Any thoughts or ideas about this?

Thanks
 
A lot depends on the breed. The breed you have layes 200 to 260 eggs a year. Maybe try the Kalmbach layer feed 18%. They may not be getting enough from the house reserve. I’ve given the house reserve as treat a couple times a week.
If you're giving a lot of treats like fruits and vegetables, that may reduce egg production to. 90% chicken feed to 10% treats. 10% is about a tablespoon per chicken. Hope this helps.
 
Nearly all layer feeds are at the minimum protein level (16%) for commercial mass production egg farms.
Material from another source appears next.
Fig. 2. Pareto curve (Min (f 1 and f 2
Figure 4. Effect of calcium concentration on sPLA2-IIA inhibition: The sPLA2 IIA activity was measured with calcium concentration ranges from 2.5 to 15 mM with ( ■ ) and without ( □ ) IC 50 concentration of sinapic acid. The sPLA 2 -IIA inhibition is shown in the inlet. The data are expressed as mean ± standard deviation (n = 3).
If you’re otherwise happy with the Henhouse Reserve whole grain feed, just plan to supplement with an ounce or so of animal protein - ground beef, tuna, sardines, scrambled eggs, etc.

If you’re not sold on whole-grain “mash-type” feeds like HHR, you can just switch to an 18% or 20% protein all-flock pelleted or crumble feed AND provide oyster shell (and crushed egg shell) on the side, not mixed into their feed, and let them feed ad.lib. on the shell, trusting them to know what they need.
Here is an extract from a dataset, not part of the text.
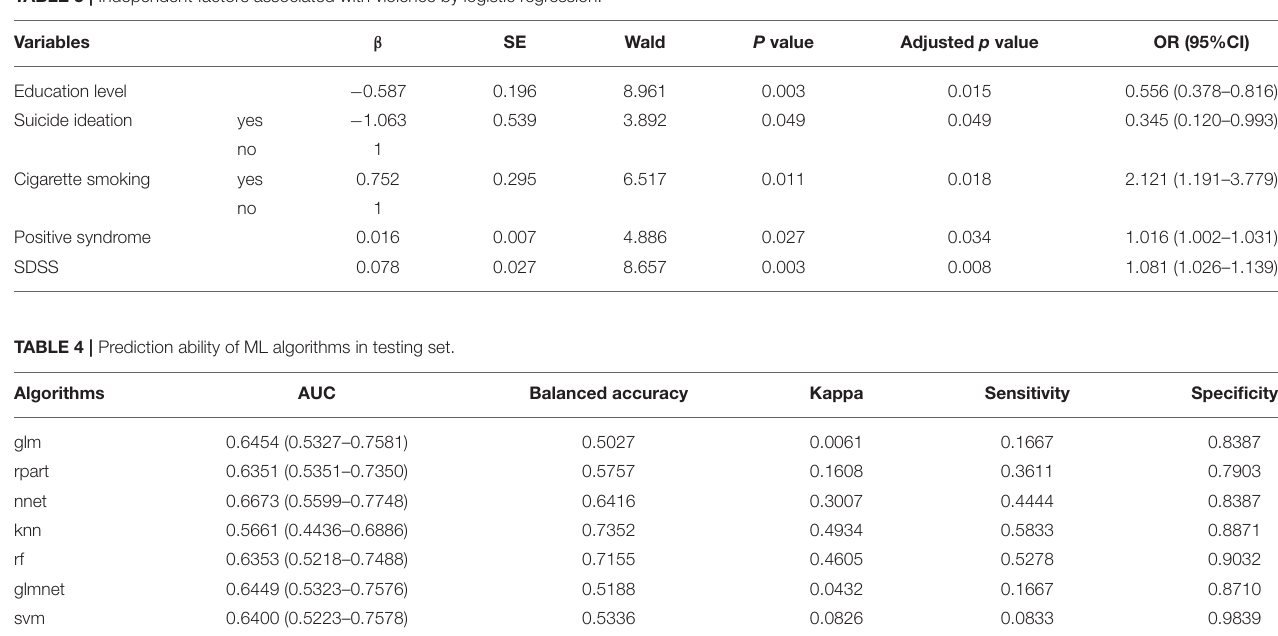
TABLE 3 | Independent factors associated with violence by logistic regression.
This calcium (shell) supplementation is MANDATORY when layers are not on layer feeds, and very advisable even when they are.
 
I have 2 Wyandottes and they are 2+ years old.

I have a Silver Laced Wyandotte that just returned to egg laying after more than 9 months of not doing egg laying. I asked her what took her so long...? Her reply was resting, molting and then winter, she does not lay egg in winter so she said.....

She lays about 2 eggs a week, pointy cream looking egg.

My Golden Laced Wyandotte took 6+ months of same excuses and lay around 2 eggs a week...that is if she feels like it.

Their feed is 17.5% protein in winter and get some green, sometimes fruits, sprout each day of small portion.

As chickens get older, their egg might reduced. My 2 above hardly lay much egg from the start anyway.

They both are beautiful, healthy, full set of smooth silky beautiful feather.

Perhaps you might like to think about adding a few layer breed, but beware they might have reproductive issues for laying too many eggs. It is painful to see them suffer.

I don't know much about many different chicken breed to suggest.